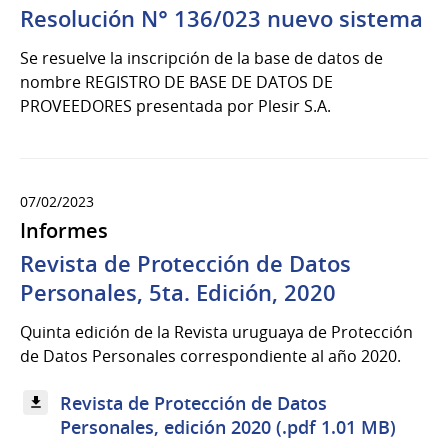
Resolución N° 136/023 nuevo sistema
Se resuelve la inscripción de la base de datos de
nombre REGISTRO DE BASE DE DATOS DE
PROVEEDORES presentada por Plesir S.A.
07/02/2023
Informes
Revista de Protección de Datos
Personales, 5ta. Edición, 2020
Quinta edición de la Revista uruguaya de Protección
de Datos Personales correspondiente al año 2020.
Revista de Protección de Datos
Personales, edición 2020 (.pdf 1.01 MB)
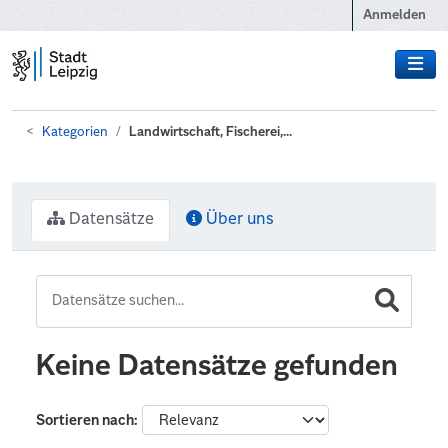
Zum Hauptinhalt wechseln
Anmelden
Kategorien
Landwirtschaft, Fischerei,...
Datensätze
Über uns
Keine Datensätze gefunden
Sortieren nach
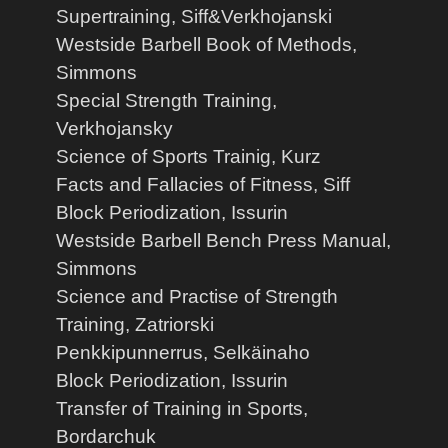
Supertraining, Siff&Verkhojanski
Westside Barbell Book of Methods,
Simmons
Special Strength Training,
Verkhojansky
Science of Sports Trainig, Kurz
Facts and Fallacies of Fitness, Siff
Block Periodization, Issurin
Westside Barbell Bench Press Manual,
Simmons
Science and Practise of Strength
Training, Zatriorski
Penkkipunnerrus, Selkäinaho
Block Periodization, Issurin
Transfer of Training in Sports,
Bordarchuk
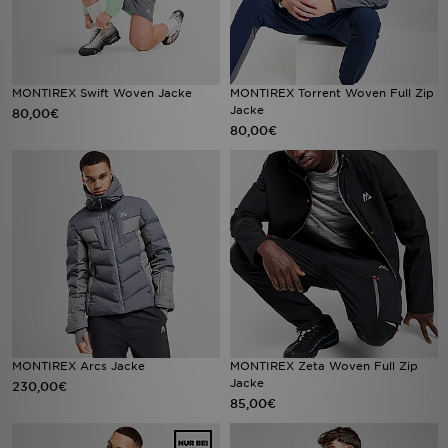
MONTIREX Swift Woven Jacke
MONTIREX Torrent Woven Full Zip
Jacke
80,00€
80,00€
MONTIREX Arcs Jacke
MONTIREX Zeta Woven Full Zip
Jacke
230,00€
85,00€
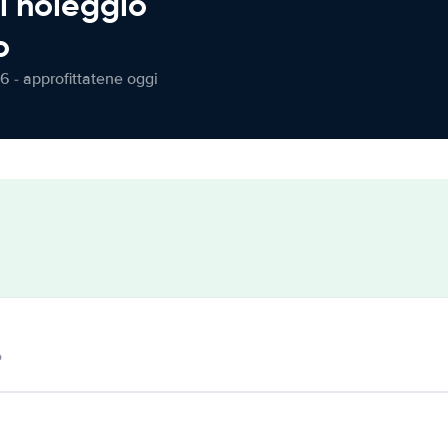
l noleggio
o
6 - approfittatene oggi
o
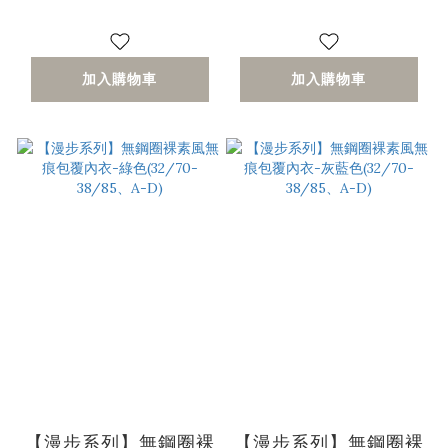
加入購物車
加入購物車
【漫步系列】無鋼圈裸
【漫步系列】無鋼圈裸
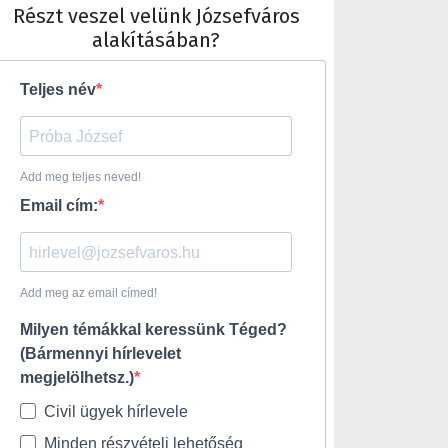
Részt veszel velünk Józsefváros
alakításában?
Teljes név
Add meg teljes neved!
Email cím:
Add meg az email címed!
Milyen témákkal keressünk Téged?
(Bármennyi hírlevelet
megjelölhetsz.)
Civil ügyek hírlevele
Minden részvételi lehetőség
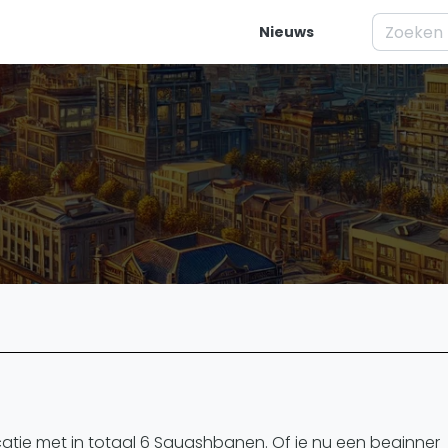
Nieuws
elijk
Squash
Vrag
ren
Squash Amsterdam
Wat is Squ
es
Squash Rotterdam
Waar moet j
Squash Den Haag
Waarom is 
eo's
Squash Utrecht
Artik
Squash Nijmegen
Basistechn
Squash Apeldoorn
ivisie
Squash rac
Ranglijsten
Squash tac
enda
Squash jar
PSA Ranglijst
Spelers
catie met in totaal 6 Squashbanen. Of je nu een beginner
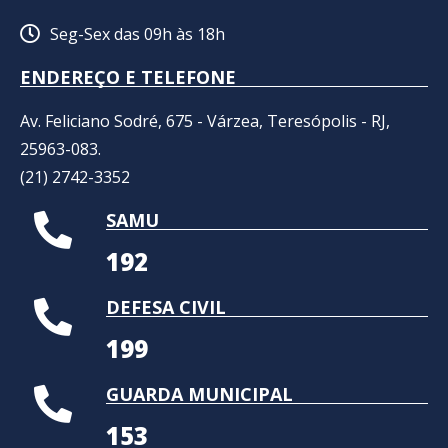
Seg-Sex das 09h às 18h
ENDEREÇO E TELEFONE
Av. Feliciano Sodré, 675 - Várzea, Teresópolis - RJ,
25963-083.
(21) 2742-3352​
SAMU
192
DEFESA CIVIL
199
GUARDA MUNICIPAL
153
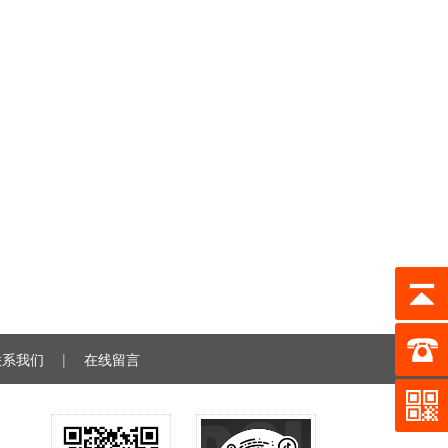
联系我们
|
在线留言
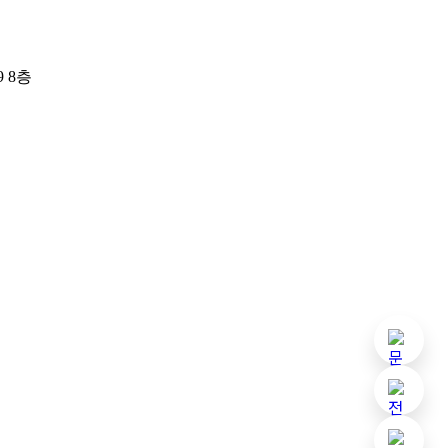
 8층
기본 
아임웹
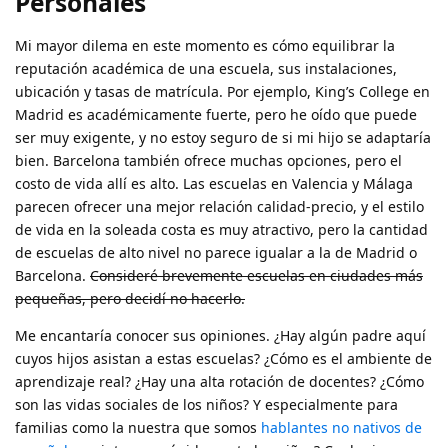
Personales
Mi mayor dilema en este momento es cómo equilibrar la
reputación académica de una escuela, sus instalaciones,
ubicación y tasas de matrícula. Por ejemplo, King’s College en
Madrid es académicamente fuerte, pero he oído que puede
ser muy exigente, y no estoy seguro de si mi hijo se adaptaría
bien. Barcelona también ofrece muchas opciones, pero el
costo de vida allí es alto. Las escuelas en Valencia y Málaga
parecen ofrecer una mejor relación calidad-precio, y el estilo
de vida en la soleada costa es muy atractivo, pero la cantidad
de escuelas de alto nivel no parece igualar a la de Madrid o
Barcelona.
Consideré brevemente escuelas en ciudades más
pequeñas, pero decidí no hacerlo.
Me encantaría conocer sus opiniones. ¿Hay algún padre aquí
cuyos hijos asistan a estas escuelas? ¿Cómo es el ambiente de
aprendizaje real? ¿Hay una alta rotación de docentes? ¿Cómo
son las vidas sociales de los niños? Y especialmente para
familias como la nuestra que somos
hablantes no nativos de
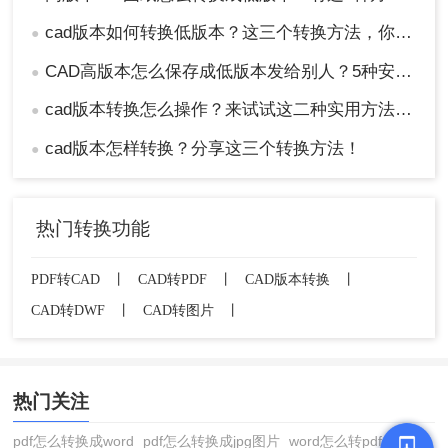
cad版本如何转换低版本？这三个转换方法，你一定要学会！
●
CAD高版本怎么保存成低版本发给别人？5种安全有效方法实测！
●
cad版本转换怎么操作？来试试这二种实用方法吧！
●
cad版本怎样转换？分享这三个转换方法！
●
热门转换功能
PDF转CAD
丨
CAD转PDF
丨
CAD版本转换
丨
CAD转DWF
丨
CAD转图片
丨
热门关注
pdf怎么转换成word
pdf怎么转换成jpg图片
word怎么转pdf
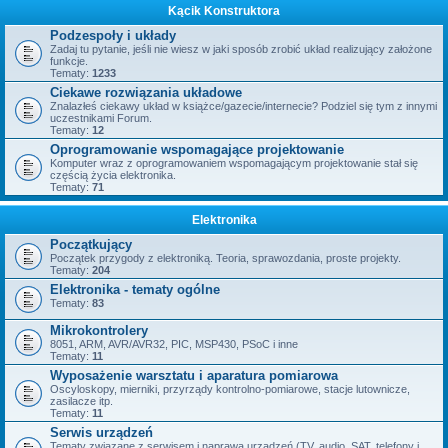
Kącik Konstruktora
Podzespoły i układy
Zadaj tu pytanie, jeśli nie wiesz w jaki sposób zrobić układ realizujący założone
funkcje.
Tematy:
1233
Ciekawe rozwiązania układowe
Znalazłeś ciekawy układ w książce/gazecie/internecie? Podziel się tym z innymi
uczestnikami Forum.
Tematy:
12
Oprogramowanie wspomagające projektowanie
Komputer wraz z oprogramowaniem wspomagającym projektowanie stał się
częścią życia elektronika.
Tematy:
71
Elektronika
Początkujący
Początek przygody z elektroniką. Teoria, sprawozdania, proste projekty.
Tematy:
204
Elektronika - tematy ogólne
Tematy:
83
Mikrokontrolery
8051, ARM, AVR/AVR32, PIC, MSP430, PSoC i inne
Tematy:
11
Wyposażenie warsztatu i aparatura pomiarowa
Oscyloskopy, mierniki, przyrządy kontrolno-pomiarowe, stacje lutownicze,
zasilacze itp.
Tematy:
11
Serwis urządzeń
Tematy związane z serwisem i naprawą urządzeń (TV, audio, SAT, telefony i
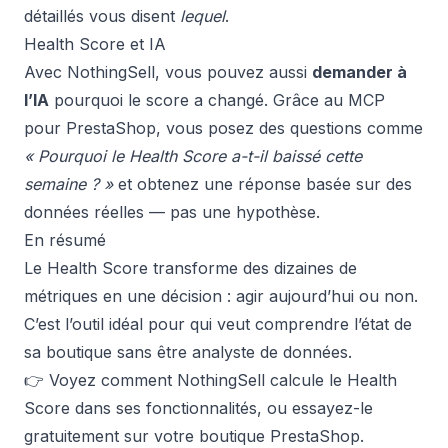
détaillés vous disent
lequel
.
Health Score et IA
Avec NothingSell, vous pouvez aussi
demander à
l’IA
pourquoi le score a changé. Grâce au
MCP
pour PrestaShop
, vous posez des questions comme
« Pourquoi le Health Score a-t-il baissé cette
semaine ? »
et obtenez une réponse basée sur des
données réelles — pas une hypothèse.
En résumé
Le Health Score transforme des dizaines de
métriques en une décision : agir aujourd’hui ou non.
C’est l’outil idéal pour qui veut comprendre l’état de
sa boutique sans être analyste de données.
👉 Voyez comment NothingSell calcule le Health
Score dans ses
fonctionnalités
, ou
essayez-le
gratuitement
sur votre boutique PrestaShop.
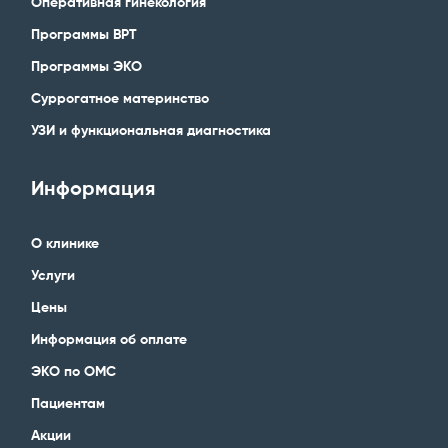
Оперативная гинекология
Программы ВРТ
Программы ЭКО
Суррогатное материнство
УЗИ и функциональная диагностика
Информация
О клинике
Услуги
Цены
Информация об оплате
ЭКО по ОМС
Пациентам
Акции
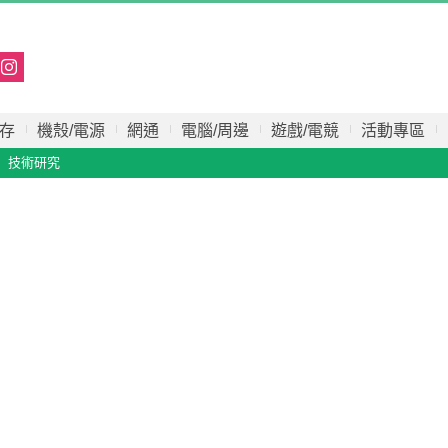
存
機殼/電源
網通
電腦/周邊
遊戲/電競
活動專區
技術研究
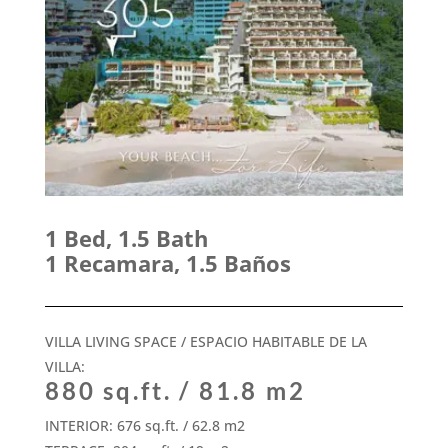
1 Bed, 1.5 Bath
1 Recamara, 1.5 Baños
VILLA LIVING SPACE / ESPACIO HABITABLE DE LA
VILLA:
880 sq.ft. / 81.8 m2
INTERIOR: 676 sq.ft. / 62.8 m2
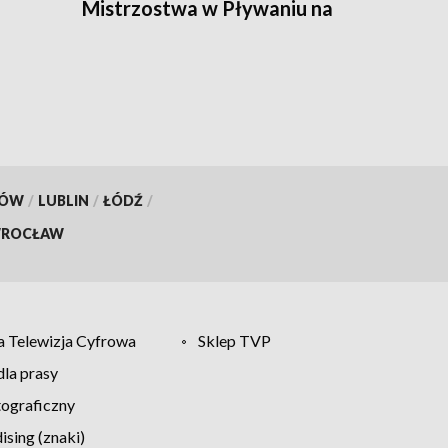
Mistrzostwa w Pływaniu na
Byle Czym [WIDEO]
KÓW
/
LUBLIN
/
ŁÓDŹ
/
ROCŁAW
 Telewizja Cyfrowa
Sklep TVP
la prasy
tograficzny
sing (znaki)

★ ★ ★ ★ ★ ★ ★

§ Work to complete:
For every line above that includes the string "Sports", copy the line.

§ Result of the task:
Science of Sports Trainig, Kurz
Transfer of Training in Sports,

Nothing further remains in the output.